Una donna di 82 anni è deceduta all’ospedale San Giovanni di Dio di Fondi, in provincia di Latina, a causa del virus West Nile. La donna, residente a Nerola in provincia di Roma, era stata ricoverata il 14 luglio per febbre e stato confusionale dovuti alla malattia infettiva trasmessa dalle punture di zanzare.
Il virus West Nile è trasmesso dalle zanzare e non si diffonde da persona a persona. Si raccomandano tutte le comuni misure di prevenzione per ridurre l’esposizione alle punture di zanzara.
Al 20 luglio sono 10 i casi confermati di infezione in Italia dall’inizio dell’anno. Sette dei dieci casi sono stati segnalati dalla Regione Lazio, tutti nella provincia di Latina. L’aggiornamento, dopo il caso della persona deceduta in provincia di Latina, viene dal sistema di sorveglianza coordinato dal ministero della Salute e supportato, per la parte umana, dall’Istituto Superiore di Sanità. Dei sette casi segnalati dalla Regione Lazio, 6 si sono manifestati nella forma neuro-invasiva e un caso con sintomi solo febbrili. Quattro casi sono in persone di sesso maschile e i restanti tre di sesso femminile. L’età mediana è di 72 anni (63-86). In tutto il 2024 sono stati 460 i casi segnalati al sistema di sorveglianza, di cui 272 si sono manifestati nella forma neuro-invasiva. Sono stati registrati 20 decessi. Il bollettino del 24 luglio 2024 riportava 13 casi confermati, senza decessi.
La Regione Lazio ha attivato, dal 17 luglio, misure straordinarie di sorveglianza e monitoraggio per la gestione dei casi sospetti. Le raccomandazioni per la provincia di Latina includono:
- Sensibilizzazione dei medici (medici di famiglia, pediatri, pronto soccorso, medici territoriali), dei veterinari e supporto clinico-laboratoristico.
- Disinfestazione mirata nei focolai larvali di zanzara Culex pipiens entro un raggio di 200 metri dai luoghi sospetti.

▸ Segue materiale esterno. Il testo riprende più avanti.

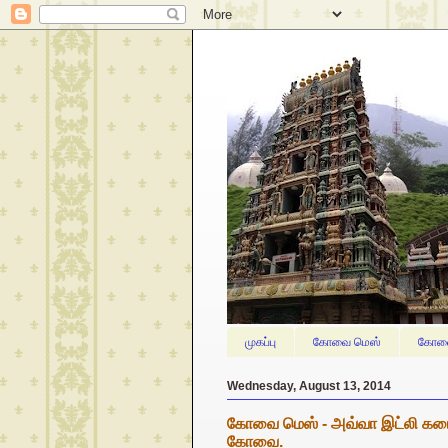
முகப்பு
கோவை மெஸ்
கோவை
Wednesday, August 13, 2014
கோவை மெஸ் - அவ்வா இட்லி கடை, ப
கோவை.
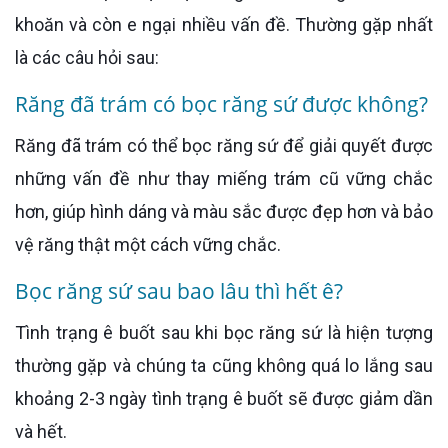
khoăn và còn e ngại nhiều vấn đề. Thường gặp nhất
là các câu hỏi sau:
Răng đã trám có bọc răng sứ được không?
Răng đã trám có thể bọc răng sứ để giải quyết được
những vấn đề như thay miếng trám cũ vững chắc
hơn, giúp hình dáng và màu sắc được đẹp hơn và bảo
vệ răng thật một cách vững chắc.
Bọc răng sứ sau bao lâu thì hết ê?
Tình trạng ê buốt sau khi bọc răng sứ là hiện tượng
thường gặp và chúng ta cũng không quá lo lắng sau
khoảng 2-3 ngày tình trạng ê buốt sẽ được giảm dần
và hết.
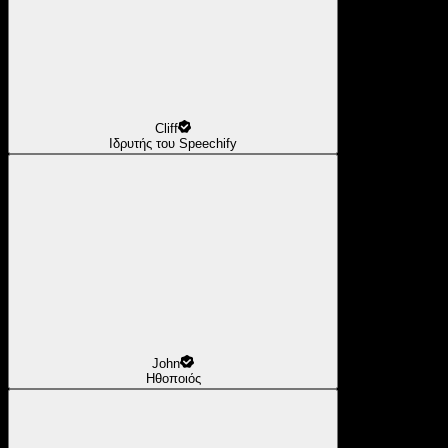
Cliff
Ιδρυτής του Speechify
John
Ηθοποιός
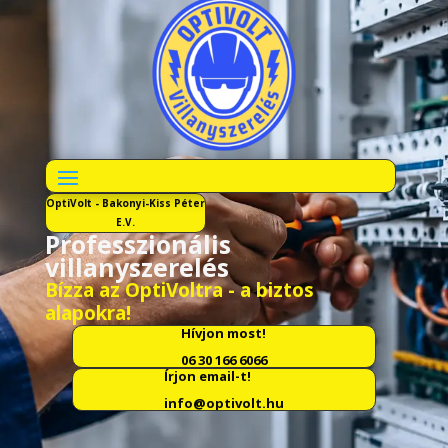
OptiVolt - Bakonyi-Kiss Péter
E.V.
Professzionális
villanyszerelés
Bízza az OptiVoltra - a biztos
alapokra!
Hívjon most!
06 30 166 6066
Írjon email-t!
info@optivolt.hu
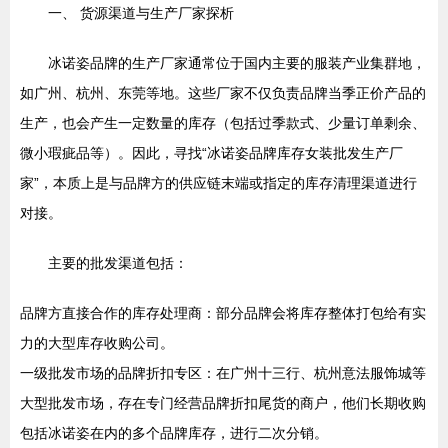
一、 货源渠道与生产厂家探析
冰诺姿品牌的生产厂家通常位于国内主要的服装产业集群地，
如广州、杭州、东莞等地。这些厂家不仅负责品牌当季正价产品的
生产，也会产生一定数量的库存（包括过季款式、少量订单剩余、
微小瑕疵品等）。因此，寻找“冰诺姿品牌库存女装批发生产厂
家”，本质上是与品牌方的供应链末端或指定的库存清理渠道进行
对接。
主要的批发渠道包括：
品牌方直接合作的库存处理商：部分品牌会将库存整体打包给有实
力的大型库存收购公司。
一级批发市场的品牌折扣专区：在广州十三行、杭州意法服饰城等
大型批发市场，存在专门经营品牌折扣尾货的商户，他们长期收购
包括冰诺姿在内的多个品牌库存，进行二次分销。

- Informazione ai cittadini sull’importanza della prevenzione e sull’eliminazione dei focolai larvali.
- Considerare la diagnosi di West Nile nei pazienti con febbre di nuova insorgenza senza causa evidente.
- Visite cliniche sugli equidi e sorveglianza sierologica negli allevamenti vicini ai focolai.
L’immunologo Bassetti

Matteo Bassetti (sopra, in foto), direttore della Clinica di Malattie infettive del Policlinico San Martino di Genova, in un colloquio con La Stampa ha spiegato: «La West Nile e una malattia presente ormai con una certa frequenza in Italia da una quindicina d’anni. Ci sono casi numerosi e purtroppo anche decessi. Puo dare quadri impegnativi su anziani e fragili e non c’e una terapia specifica. Oggi non possiamo piu considerarla un’infezione da importazione ma bisogna trattarla come una malattia endemica» Aggiunge inoltre: «In Italia sono malattie in aumento da anni perche sono cambiate le condizioni climatiche, e anche questo e un dato di fatto. Che ci siano posti che sfiorano i 50 gradi non e normale. Si stanno tropicalizzando le citta, e la zona di Latina e storicamente problematica, e l’area della celebre bonifica pontina. Ma oggi dire che un’area e piu problematica di altre non si puo, il problema puo presentarsi ovunque». E ancora: «C’e un sistema di prevenzione da mettere in atto. La zanzara non ci deve pungere: zanzariere, repellenti sono le prime protezioni. Poi ci sono i piani di disinfestazione, e i comuni devono attuarli. Punto. Normalmente si impiegano prodotti anti-larvali. Poi serve monitorare zone domestiche, limitare i ristagni d’acqua».
In un mondo sempre più globalizzato, è inevitabile l’importazione di agenti patogeni dall’estero.

Maria Rosaria Campitiello ( sopra, in foto) Capo del Dipartimento di Prevenzione del Ministero ha dichiarato: «Il Ministero della salute monitora costantemente la situazione in stretto raccordo con la Regione Lazio e in collaborazione con l’Istituto Superiore di Sanità, il Centro Nazionale Sangue e Centro Nazionale Trapianti Sono state attivate tutte le misure previste dal Piano Nazionale di prevenzione, sorveglianza e risposta alle Arbovirosi 2020-2025 con il supporto del Gruppo Operativo Arbovirosi». La maggior parte delle persone infette sembra non mostrare alcun sintomo. Il Ministero della Salute raccomanda comunque di seguire le misure di prevenzione per proteggersi dalle zanzare vettori del virus come indossare pantaloni lunghi e camicie a maniche lunghe quando si è all’aperto.